2. The die-cutting mold according to claim 1, characterized in that, An annular guide slope is formed on the outer side of the first elastic element, which is used to guide the target material to fall off.
3. The die-cutting mold according to claim 2, characterized in that, The angle between the annular guide slope and the perpendicular line to the horizontal plane is 21 degrees.
4. The die-cutting mold according to claim 1, characterized in that, The circumferential cutter has a continuous first and second inclined surface formed on its inner side from the cutting edge. The angle between the first inclined surface and the perpendicular line of the horizontal plane is 13-20 degrees, and the angle between the second inclined surface and the perpendicular line of the horizontal plane is 2-10 degrees.
5. The die-cutting mold according to claim 1, characterized in that, The second elastic element is connected to the second annular groove on the outside of the ring cutter, and the vertical distance from the tip of the ring cutter to the second annular groove is 2-3 times the thickness of the paper to be cut.

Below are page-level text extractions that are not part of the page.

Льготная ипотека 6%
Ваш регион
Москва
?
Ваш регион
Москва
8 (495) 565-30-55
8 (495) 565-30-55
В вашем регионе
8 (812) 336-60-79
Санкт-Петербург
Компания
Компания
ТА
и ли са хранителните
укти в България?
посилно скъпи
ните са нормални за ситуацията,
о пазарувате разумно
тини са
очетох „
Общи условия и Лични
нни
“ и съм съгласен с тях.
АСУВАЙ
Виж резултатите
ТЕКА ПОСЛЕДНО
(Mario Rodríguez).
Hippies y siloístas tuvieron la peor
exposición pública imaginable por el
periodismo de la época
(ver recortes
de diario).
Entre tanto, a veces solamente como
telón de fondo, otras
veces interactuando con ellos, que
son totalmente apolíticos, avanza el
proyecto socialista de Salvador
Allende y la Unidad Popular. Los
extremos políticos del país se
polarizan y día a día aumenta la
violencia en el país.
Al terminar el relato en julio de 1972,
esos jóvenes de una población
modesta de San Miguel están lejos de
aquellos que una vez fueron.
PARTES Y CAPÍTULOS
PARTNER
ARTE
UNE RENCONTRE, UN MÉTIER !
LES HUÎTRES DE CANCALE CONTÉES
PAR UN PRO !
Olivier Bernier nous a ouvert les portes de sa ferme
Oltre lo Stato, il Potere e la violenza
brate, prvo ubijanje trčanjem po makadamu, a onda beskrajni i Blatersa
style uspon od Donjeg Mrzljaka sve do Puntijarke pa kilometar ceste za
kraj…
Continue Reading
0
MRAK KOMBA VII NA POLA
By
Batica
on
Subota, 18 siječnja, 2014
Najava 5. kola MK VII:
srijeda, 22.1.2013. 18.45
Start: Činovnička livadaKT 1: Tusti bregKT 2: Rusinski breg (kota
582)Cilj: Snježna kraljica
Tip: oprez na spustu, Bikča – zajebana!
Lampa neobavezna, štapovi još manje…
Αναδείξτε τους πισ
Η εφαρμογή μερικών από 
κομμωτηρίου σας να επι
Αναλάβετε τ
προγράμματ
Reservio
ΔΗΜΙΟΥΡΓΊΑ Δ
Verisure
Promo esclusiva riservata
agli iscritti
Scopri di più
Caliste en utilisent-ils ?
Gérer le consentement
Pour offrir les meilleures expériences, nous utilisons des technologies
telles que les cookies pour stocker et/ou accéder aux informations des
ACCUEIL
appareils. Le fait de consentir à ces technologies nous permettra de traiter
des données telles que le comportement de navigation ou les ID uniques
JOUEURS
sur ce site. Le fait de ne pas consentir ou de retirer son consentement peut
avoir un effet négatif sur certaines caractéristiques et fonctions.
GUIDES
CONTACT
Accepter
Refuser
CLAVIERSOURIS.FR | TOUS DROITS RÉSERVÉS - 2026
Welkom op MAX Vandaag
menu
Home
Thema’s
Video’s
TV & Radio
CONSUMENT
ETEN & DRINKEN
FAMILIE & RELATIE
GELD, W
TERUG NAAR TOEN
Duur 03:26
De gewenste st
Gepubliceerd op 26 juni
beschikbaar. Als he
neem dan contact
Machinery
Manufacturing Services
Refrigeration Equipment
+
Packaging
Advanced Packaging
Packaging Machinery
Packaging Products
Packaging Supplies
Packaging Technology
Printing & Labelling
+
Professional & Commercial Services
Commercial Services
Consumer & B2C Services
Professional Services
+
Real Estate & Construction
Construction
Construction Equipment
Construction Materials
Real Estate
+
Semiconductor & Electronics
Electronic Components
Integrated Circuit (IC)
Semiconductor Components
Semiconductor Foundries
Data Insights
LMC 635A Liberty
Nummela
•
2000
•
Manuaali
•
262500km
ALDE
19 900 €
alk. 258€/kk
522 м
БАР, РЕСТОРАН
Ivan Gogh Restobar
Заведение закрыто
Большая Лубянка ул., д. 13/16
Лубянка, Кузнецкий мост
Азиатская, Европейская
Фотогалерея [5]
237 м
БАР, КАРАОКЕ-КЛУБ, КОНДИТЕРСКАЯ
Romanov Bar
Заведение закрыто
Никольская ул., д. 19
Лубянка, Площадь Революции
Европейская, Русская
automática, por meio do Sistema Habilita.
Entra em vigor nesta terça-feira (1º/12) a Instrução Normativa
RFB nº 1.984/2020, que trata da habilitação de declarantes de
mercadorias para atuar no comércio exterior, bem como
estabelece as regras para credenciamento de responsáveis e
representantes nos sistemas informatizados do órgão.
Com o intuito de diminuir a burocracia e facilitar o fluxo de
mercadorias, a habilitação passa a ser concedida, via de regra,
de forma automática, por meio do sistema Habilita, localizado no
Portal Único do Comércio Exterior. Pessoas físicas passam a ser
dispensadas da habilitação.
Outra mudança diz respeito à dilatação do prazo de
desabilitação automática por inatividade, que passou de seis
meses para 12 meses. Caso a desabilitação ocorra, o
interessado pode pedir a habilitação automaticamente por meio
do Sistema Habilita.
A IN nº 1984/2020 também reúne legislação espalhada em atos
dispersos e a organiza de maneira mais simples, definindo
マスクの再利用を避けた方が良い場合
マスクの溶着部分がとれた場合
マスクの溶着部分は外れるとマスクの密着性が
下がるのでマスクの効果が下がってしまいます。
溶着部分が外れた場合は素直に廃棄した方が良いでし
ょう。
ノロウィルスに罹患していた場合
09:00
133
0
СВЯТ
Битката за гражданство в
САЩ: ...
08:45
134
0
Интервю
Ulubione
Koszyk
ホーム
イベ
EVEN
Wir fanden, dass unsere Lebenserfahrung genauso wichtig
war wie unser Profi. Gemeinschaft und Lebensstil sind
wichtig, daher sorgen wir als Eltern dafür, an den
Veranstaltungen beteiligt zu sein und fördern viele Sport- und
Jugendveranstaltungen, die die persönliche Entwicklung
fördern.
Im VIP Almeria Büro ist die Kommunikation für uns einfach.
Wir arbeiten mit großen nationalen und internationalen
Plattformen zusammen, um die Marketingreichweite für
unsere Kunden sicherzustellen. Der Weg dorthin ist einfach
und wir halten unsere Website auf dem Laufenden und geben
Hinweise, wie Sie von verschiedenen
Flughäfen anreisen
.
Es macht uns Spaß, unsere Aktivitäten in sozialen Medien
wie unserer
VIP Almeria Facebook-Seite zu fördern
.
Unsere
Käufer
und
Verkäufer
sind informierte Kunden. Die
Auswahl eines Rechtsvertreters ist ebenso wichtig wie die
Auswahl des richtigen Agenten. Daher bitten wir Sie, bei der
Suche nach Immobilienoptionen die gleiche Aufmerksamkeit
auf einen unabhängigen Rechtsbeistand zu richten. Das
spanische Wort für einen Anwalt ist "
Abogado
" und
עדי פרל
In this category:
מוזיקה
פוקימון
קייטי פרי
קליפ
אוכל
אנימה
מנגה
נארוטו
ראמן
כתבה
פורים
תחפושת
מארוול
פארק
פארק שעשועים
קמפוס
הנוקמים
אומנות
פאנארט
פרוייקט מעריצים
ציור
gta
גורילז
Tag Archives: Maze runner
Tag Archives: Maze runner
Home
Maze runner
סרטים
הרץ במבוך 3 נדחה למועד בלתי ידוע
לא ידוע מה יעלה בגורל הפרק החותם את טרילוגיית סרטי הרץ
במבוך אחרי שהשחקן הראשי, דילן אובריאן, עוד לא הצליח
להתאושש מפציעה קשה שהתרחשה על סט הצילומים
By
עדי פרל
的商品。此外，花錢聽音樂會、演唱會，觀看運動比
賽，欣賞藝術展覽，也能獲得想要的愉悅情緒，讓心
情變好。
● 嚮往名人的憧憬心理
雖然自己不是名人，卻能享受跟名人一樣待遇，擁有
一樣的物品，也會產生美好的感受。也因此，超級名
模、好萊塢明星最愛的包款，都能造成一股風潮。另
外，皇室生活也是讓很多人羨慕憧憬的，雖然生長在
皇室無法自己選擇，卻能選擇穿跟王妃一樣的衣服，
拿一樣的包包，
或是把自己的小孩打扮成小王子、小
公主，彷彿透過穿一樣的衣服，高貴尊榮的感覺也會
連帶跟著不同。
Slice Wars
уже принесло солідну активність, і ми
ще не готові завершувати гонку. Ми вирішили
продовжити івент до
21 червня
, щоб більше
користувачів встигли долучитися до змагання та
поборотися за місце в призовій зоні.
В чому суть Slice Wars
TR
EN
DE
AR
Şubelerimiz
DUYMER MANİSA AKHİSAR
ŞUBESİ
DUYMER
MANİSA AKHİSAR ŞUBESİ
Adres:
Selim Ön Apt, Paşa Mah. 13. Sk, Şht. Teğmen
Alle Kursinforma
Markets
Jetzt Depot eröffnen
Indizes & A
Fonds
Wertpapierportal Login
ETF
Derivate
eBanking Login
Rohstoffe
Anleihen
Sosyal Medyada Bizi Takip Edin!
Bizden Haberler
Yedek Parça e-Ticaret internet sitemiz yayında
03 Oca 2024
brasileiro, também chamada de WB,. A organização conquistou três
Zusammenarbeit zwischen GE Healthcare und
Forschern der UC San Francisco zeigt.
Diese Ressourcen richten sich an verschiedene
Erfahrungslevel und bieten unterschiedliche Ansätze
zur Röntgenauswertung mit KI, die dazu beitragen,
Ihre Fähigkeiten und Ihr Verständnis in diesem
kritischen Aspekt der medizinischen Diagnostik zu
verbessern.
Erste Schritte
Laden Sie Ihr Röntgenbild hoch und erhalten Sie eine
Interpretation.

6. The die-cutting mold according to claim 5, characterized in that, The first elastic element is connected in the first annular groove of the mold base, and the vertical distance between the bottom of the first annular groove and the bottom of the second annular groove is 6.7 mm.
7. The die-cutting mold according to claim 5, characterized in that, The tops of the first and second elastic elements are 0.7 mm away from the edge of the ring-shaped blade.